I agree with the idea, and would rather spend $1000 on a hotel suite, room service, and a few small gifts for one night of passion with my wife than the frustration and anguish of what a divorce costs monetarily and emotionally.

I was hoping it could be a catalyst for me/us to build upon.


----------



## Racer (Sep 24, 2009)

I don’t think you can have an affair with your spouse. Sorry, you know her and the discovery period is over. However, you can rediscover what you already know once you shut those background noises off. One that we do... Friday Happy Hour. Like a speed date. I meet her or visa-versa. 

Rules; We arrive separate and straight from work. We don’t discuss “home business” since this is about “monkey business”. If one cancels, the other is free to do this anyway. Fridays are sacred; Thou shall not schedule things over happy hour for your spouse without fully discussing (and they can still refuse without it being a “problem”).

Just a guy and girl sharing a couple drinks and chatting about nothing in particular. 1 hour, then go home and face the grind and ‘to do’ list that comes with the house and kids. I remove those distractions and get away. 5:30-6:30 once a week. Both of us can’t wait until next Friday.

Funny... it started as a ‘bad habit’ too. I needed to get away, so I started doing it alone while my daughter was at guitar practice. Wife didn’t like the idea. So, she tried all sorts of things to mess with it or make it a bad idea. But basically, I stuck to my guns, but allowed her to meet us if she wanted so that insecurity wouldn’t fester. Complaint after complaint about two cars, not being able to change, etc. I didn’t care, her problem, not mine. So, her fear of me sitting there collecting phone numbers forced her to just show up. And I did my part; I didn’t begrudge her or let it bother me that she was interfering on “my time”. 
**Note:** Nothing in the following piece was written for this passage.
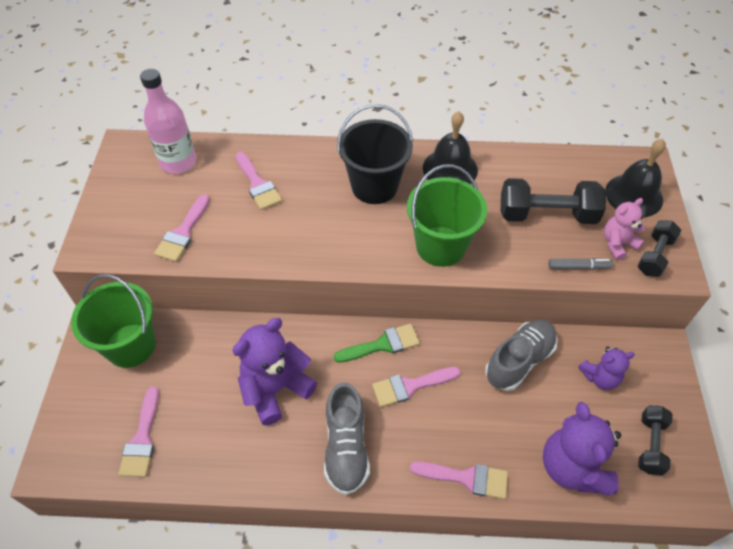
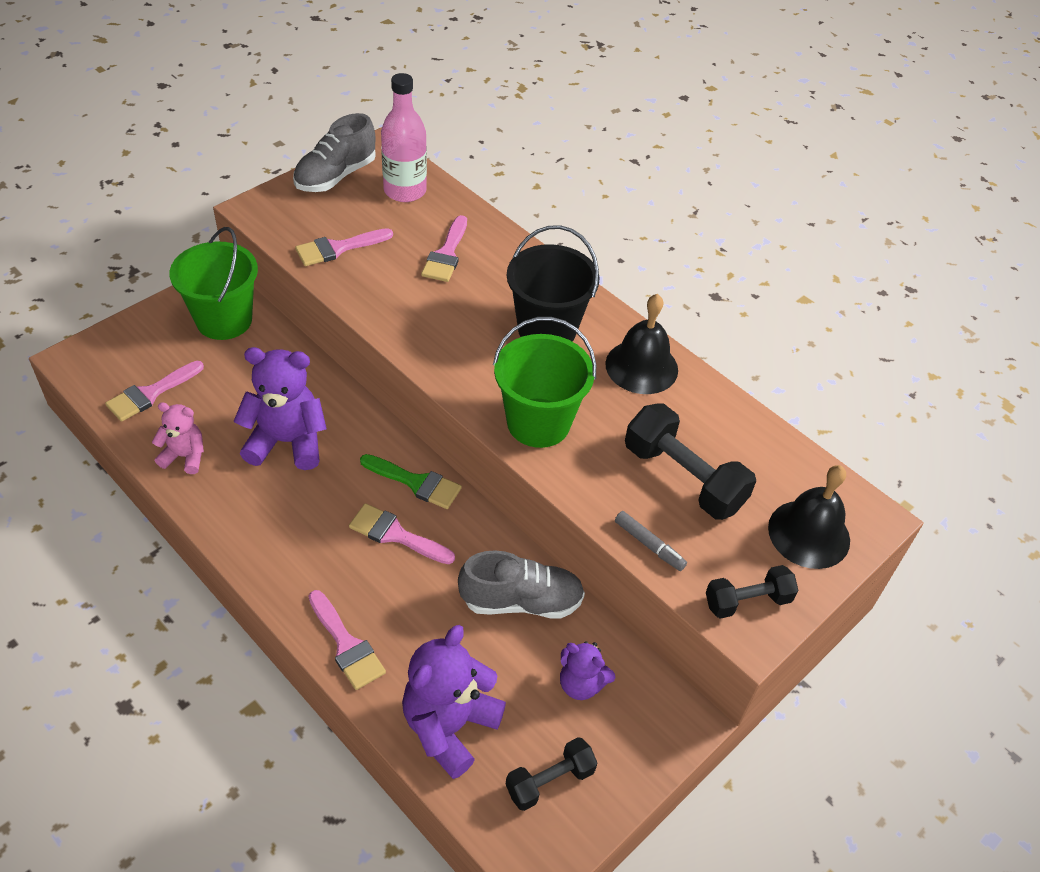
camera: 40 degrees right, 5 degrees down
grey shoe [324,382,370,495] -> grey shoe moved to [293,113,376,192]
pink teddy bear [604,198,645,260] -> pink teddy bear moved to [152,402,204,474]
And I can’t explain the mental difference of seeing this woman walking through the door of the bar, looking around, and locking eyes with you. It is totally different than arriving together. It is a reminder of how it was when we dated and met each other somewhere. That look and a stirring of memories. Helps rekindle and remind... We both enjoy and look forward to our Friday happy hour. We’ve both blown off other events just to get that hour with each other.

It isn’t ‘directly’ sexual. But it helps restore that intimacy, rebonding and attraction toward each other. That helps immensely on the sexual front.


----------



## Created2Write (Aug 25, 2011)

I love this idea. But then, I love roleplay, whether it's in our own home or a hotel. And I love hotels, room service, flowers, jewelry, new lingerie....and, most importantly, I love sex. So this would be the romantic date to beat all other romantic dates.


----------



## anchorwatch (Mar 5, 2012)

You could call it dating your spouse....

Planed or spontaneous, putting in a least 15 hours a week of together, with out distractions, is the key.


----------



## Batman4691 (Jun 24, 2013)

anchorwatch said:


> You could call it dating your spouse....
> 
> Planed or spontaneous, putting in a least 15 hours a week of together, with out distractions, is the key.
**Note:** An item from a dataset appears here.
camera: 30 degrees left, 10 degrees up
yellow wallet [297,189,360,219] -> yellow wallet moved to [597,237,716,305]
We do go out on dates at least once a week. Dinner and/or a movie, but as most married couples can attest, our conversation always drifts to issues at work, home, kids, her church activities, extended family, etc. 
I pride myself on being a good listener, and my wife carries most of the conversation of what's on her mind, but it is hardly the conversation of two love birds. 

That's why I thought of the idea of taking her completely off guard and surprising her with the hotel and a day or two away from all the day to day stuff.


----------



## Pandakiss (Oct 29, 2010)

We were having an affair. It was great, but it's on pause now, life intervened. All dates and gifts are on hold for a while.


----------



## marko (Jul 22, 2013)

we role play occasionally . once she ordered a pizza and when the pizza guy showed up (me of course) she did not have the money so she needed to come up with a payment plan. she was wearing something slinky just relaxing. it was pretty hot alright, and we had pizza afterwards. 

I had removed my ring and put on a different jacket, she noticed but did not say anything. then when we were done, I left and drove away and picked up some beer or something and returned.

If I had any more energy that night I would have went for seconds.


----------



## lifeistooshort (Mar 17, 2013)

doubletrouble said:


> I like the original idea, but this I couldn't do. Too many triggers...



I understand, we don't have any infidelity in our marriage. If we did I doubt I could do it either.
_Posted via Mobile Device_


----------